**TASK ITEM:** Reproduce the items line for line, starting at the first line and stopping after the line that contains "數目。為了減低傳輸數據的需求，運算交由鏡頭下的小".

**MATERIAL SUPPLIED:**
....................

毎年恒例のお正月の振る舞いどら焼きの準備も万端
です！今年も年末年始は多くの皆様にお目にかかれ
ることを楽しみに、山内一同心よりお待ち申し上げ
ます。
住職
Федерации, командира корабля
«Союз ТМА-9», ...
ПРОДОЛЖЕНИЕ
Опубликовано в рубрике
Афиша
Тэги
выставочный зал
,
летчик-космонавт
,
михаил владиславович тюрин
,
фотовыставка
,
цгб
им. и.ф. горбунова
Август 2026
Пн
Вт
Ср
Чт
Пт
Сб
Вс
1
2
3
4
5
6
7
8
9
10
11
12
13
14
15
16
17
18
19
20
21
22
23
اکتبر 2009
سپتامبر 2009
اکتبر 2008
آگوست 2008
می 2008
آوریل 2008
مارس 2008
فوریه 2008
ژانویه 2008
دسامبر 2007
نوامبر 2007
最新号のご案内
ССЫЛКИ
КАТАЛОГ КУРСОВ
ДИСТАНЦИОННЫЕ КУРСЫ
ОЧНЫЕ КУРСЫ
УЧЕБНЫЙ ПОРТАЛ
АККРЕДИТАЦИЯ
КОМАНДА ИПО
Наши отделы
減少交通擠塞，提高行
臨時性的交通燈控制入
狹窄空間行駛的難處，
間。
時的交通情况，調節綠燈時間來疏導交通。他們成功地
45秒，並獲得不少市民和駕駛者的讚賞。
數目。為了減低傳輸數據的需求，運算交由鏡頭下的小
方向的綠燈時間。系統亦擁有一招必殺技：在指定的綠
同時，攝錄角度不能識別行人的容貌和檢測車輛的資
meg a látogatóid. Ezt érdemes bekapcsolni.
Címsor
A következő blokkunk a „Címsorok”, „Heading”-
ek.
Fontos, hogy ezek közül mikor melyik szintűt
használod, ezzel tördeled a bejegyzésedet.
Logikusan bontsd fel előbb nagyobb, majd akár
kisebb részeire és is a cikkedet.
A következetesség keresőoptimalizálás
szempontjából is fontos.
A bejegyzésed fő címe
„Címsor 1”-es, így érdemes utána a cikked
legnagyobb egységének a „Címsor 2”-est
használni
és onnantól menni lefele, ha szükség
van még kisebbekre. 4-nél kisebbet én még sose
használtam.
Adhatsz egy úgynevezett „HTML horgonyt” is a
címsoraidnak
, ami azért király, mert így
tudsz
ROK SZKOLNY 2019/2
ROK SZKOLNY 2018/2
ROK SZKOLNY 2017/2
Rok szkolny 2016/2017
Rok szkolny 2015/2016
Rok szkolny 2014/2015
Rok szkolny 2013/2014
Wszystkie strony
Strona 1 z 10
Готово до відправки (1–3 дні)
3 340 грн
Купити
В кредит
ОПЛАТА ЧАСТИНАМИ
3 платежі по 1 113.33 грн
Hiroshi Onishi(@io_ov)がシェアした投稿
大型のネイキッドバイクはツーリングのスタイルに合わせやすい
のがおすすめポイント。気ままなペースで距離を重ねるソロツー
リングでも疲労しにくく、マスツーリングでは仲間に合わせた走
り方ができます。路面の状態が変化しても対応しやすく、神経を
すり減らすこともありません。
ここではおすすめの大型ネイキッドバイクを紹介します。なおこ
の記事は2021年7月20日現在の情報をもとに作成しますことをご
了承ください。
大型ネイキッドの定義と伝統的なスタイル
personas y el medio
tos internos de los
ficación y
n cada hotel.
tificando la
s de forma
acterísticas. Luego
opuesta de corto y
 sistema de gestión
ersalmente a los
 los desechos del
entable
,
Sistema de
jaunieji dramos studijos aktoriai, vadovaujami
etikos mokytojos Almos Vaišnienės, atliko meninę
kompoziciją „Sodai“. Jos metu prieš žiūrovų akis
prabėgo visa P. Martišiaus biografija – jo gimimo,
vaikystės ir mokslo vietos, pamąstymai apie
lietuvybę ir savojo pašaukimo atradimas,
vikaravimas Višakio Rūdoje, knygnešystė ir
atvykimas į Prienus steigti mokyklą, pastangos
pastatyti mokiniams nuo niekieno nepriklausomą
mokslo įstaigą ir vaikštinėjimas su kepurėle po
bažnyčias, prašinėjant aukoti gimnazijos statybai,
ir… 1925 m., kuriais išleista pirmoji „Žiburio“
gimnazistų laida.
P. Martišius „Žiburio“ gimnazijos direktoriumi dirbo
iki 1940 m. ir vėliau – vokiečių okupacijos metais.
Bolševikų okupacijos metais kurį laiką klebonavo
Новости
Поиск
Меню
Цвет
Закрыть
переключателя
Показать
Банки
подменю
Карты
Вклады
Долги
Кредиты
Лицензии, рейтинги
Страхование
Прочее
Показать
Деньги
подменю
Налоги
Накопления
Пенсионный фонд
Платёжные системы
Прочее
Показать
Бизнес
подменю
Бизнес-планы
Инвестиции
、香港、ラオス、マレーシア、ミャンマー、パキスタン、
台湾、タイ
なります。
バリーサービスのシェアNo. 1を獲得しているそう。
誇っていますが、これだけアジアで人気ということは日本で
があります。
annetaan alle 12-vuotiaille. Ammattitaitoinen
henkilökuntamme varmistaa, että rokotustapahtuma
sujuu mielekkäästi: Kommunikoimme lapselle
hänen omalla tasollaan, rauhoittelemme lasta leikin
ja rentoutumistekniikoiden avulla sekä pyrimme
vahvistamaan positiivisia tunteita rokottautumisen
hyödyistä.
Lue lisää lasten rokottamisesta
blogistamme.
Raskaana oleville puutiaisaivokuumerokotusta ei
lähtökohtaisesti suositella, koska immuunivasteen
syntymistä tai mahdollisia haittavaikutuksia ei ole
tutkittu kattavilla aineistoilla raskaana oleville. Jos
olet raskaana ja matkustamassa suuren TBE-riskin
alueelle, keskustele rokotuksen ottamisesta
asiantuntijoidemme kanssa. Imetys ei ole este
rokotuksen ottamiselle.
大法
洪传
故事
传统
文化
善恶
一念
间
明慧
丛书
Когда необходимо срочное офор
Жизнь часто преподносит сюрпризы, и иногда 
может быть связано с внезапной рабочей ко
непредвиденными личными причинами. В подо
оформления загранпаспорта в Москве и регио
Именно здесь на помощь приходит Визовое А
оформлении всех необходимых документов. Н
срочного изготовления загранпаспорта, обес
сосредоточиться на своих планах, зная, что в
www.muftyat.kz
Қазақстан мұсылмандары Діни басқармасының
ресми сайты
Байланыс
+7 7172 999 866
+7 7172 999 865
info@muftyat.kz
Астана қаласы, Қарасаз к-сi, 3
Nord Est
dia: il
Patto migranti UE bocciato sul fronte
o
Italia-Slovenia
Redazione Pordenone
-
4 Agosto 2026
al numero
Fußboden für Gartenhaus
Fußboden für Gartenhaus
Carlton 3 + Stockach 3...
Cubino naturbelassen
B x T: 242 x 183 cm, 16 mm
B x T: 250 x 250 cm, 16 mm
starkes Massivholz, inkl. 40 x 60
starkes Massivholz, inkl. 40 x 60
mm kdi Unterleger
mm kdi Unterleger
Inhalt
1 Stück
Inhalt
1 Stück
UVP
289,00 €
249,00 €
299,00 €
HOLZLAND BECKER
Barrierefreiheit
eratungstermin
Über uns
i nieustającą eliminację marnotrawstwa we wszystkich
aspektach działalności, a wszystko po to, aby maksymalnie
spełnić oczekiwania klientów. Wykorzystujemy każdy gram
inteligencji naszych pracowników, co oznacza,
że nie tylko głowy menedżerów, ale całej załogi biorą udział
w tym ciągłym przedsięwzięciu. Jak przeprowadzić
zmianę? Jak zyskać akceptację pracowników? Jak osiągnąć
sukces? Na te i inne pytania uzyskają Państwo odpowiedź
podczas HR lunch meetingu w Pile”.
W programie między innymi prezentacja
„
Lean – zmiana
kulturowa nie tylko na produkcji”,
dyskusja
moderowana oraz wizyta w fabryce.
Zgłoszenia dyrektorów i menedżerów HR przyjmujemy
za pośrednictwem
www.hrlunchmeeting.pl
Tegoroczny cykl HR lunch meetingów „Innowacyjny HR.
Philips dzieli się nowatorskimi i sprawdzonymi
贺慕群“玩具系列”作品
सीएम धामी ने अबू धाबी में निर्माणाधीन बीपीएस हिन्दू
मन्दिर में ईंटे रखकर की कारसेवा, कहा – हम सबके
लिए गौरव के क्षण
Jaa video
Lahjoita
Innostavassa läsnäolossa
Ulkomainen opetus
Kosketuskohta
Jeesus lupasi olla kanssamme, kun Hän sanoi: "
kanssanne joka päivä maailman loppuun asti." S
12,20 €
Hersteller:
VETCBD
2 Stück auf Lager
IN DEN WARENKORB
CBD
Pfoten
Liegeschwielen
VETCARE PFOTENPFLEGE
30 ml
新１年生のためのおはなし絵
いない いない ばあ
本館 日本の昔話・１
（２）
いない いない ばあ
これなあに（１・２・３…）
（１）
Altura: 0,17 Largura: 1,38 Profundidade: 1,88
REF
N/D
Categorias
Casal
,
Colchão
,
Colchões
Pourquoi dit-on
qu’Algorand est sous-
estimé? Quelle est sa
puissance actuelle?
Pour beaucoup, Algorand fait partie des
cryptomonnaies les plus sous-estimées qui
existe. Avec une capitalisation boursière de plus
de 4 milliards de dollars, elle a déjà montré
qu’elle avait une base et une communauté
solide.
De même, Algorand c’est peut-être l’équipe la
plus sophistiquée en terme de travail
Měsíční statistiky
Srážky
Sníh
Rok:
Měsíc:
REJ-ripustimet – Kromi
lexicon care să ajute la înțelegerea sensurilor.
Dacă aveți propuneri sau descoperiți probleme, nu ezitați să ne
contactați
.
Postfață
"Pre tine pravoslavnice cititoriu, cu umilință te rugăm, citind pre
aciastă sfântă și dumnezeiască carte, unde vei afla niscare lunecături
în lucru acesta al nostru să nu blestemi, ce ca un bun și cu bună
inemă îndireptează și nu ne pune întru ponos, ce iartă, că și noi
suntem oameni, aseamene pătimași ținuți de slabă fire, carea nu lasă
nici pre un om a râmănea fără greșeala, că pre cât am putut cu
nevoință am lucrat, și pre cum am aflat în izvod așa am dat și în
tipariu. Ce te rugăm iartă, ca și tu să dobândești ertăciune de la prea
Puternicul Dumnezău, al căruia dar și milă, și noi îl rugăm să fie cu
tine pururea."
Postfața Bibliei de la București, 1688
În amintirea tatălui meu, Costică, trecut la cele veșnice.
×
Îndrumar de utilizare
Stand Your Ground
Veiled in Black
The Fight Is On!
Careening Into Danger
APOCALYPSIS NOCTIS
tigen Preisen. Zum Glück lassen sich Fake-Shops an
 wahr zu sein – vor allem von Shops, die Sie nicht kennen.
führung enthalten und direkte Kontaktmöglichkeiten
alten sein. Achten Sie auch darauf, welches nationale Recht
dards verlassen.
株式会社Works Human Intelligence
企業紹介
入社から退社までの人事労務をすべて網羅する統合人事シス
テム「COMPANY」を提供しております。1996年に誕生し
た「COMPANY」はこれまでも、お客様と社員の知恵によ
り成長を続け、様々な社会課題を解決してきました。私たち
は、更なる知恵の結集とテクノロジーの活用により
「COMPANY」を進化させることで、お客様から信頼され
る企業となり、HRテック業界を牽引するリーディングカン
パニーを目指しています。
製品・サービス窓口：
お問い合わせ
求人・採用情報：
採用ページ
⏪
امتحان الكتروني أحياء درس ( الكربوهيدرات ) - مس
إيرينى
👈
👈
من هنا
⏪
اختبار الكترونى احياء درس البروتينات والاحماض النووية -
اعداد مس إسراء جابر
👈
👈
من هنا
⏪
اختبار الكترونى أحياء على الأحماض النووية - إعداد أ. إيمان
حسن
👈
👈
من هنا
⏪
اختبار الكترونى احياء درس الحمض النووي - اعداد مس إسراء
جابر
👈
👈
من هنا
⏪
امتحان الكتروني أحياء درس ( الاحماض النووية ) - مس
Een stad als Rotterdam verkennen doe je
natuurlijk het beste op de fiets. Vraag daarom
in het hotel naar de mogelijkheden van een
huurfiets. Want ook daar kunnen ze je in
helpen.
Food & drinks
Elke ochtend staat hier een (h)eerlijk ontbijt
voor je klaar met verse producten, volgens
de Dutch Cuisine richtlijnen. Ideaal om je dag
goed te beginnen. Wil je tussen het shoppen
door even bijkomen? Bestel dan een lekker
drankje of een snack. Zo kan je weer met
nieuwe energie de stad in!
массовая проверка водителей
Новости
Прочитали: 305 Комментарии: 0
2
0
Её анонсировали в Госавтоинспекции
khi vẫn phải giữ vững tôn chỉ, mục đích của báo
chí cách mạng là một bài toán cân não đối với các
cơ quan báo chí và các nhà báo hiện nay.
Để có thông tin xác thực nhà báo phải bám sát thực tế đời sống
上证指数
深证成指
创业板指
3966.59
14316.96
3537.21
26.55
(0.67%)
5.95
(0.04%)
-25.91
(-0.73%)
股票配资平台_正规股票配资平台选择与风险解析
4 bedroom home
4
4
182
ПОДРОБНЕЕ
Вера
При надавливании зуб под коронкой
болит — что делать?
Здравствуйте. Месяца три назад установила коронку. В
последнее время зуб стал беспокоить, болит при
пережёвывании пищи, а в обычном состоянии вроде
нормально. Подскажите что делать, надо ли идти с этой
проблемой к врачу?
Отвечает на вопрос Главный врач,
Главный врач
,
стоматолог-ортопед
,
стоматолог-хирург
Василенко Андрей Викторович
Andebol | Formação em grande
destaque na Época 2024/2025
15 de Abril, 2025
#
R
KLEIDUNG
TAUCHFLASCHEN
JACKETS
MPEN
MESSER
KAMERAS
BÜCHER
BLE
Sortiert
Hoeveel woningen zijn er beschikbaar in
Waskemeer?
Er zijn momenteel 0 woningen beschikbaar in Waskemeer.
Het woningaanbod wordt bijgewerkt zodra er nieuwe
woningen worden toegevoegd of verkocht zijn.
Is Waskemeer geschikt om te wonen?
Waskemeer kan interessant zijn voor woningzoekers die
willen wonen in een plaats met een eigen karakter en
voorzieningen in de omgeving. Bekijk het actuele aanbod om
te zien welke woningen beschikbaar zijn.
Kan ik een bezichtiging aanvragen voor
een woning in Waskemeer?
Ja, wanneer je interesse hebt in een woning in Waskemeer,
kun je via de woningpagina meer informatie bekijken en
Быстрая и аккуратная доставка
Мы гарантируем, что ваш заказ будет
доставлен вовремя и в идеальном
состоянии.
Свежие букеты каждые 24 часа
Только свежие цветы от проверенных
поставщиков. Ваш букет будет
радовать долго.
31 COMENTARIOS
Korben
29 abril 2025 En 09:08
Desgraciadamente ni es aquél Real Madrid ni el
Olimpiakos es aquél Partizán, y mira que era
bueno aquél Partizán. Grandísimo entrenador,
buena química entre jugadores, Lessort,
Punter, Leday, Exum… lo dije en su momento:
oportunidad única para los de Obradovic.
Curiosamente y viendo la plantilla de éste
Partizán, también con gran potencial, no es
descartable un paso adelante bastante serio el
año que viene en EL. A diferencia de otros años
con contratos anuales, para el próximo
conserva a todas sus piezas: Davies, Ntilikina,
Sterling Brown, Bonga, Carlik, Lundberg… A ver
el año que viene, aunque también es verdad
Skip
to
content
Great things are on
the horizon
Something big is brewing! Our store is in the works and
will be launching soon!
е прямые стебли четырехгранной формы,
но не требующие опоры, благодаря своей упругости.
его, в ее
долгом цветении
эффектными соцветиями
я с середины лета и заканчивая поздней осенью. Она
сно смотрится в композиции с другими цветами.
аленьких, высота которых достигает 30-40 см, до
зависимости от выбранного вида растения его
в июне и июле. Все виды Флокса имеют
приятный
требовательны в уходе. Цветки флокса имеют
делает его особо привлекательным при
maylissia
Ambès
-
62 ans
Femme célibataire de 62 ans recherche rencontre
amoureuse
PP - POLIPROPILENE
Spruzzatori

....................

**PROBLEM SOLUTION:**
毎年恒例のお正月の振る舞いどら焼きの準備も万端
です！今年も年末年始は多くの皆様にお目にかかれ
ることを楽しみに、山内一同心よりお待ち申し上げ
ます。
住職
Федерации, командира корабля
«Союз ТМА-9», ...
ПРОДОЛЖЕНИЕ
Опубликовано в рубрике
Афиша
Тэги
выставочный зал
,
летчик-космонавт
,
михаил владиславович тюрин
,
фотовыставка
,
цгб
им. и.ф. горбунова
Август 2026
Пн
Вт
Ср
Чт
Пт
Сб
Вс
1
2
3
4
5
6
7
8
9
10
11
12
13
14
15
16
17
18
19
20
21
22
23
اکتبر 2009
سپتامبر 2009
اکتبر 2008
آگوست 2008
می 2008
آوریل 2008
مارس 2008
فوریه 2008
ژانویه 2008
دسامبر 2007
نوامبر 2007
最新号のご案内
ССЫЛКИ
КАТАЛОГ КУРСОВ
ДИСТАНЦИОННЫЕ КУРСЫ
ОЧНЫЕ КУРСЫ
УЧЕБНЫЙ ПОРТАЛ
АККРЕДИТАЦИЯ
КОМАНДА ИПО
Наши отделы
減少交通擠塞，提高行
臨時性的交通燈控制入
狹窄空間行駛的難處，
間。
時的交通情况，調節綠燈時間來疏導交通。他們成功地
45秒，並獲得不少市民和駕駛者的讚賞。
數目。為了減低傳輸數據的需求，運算交由鏡頭下的小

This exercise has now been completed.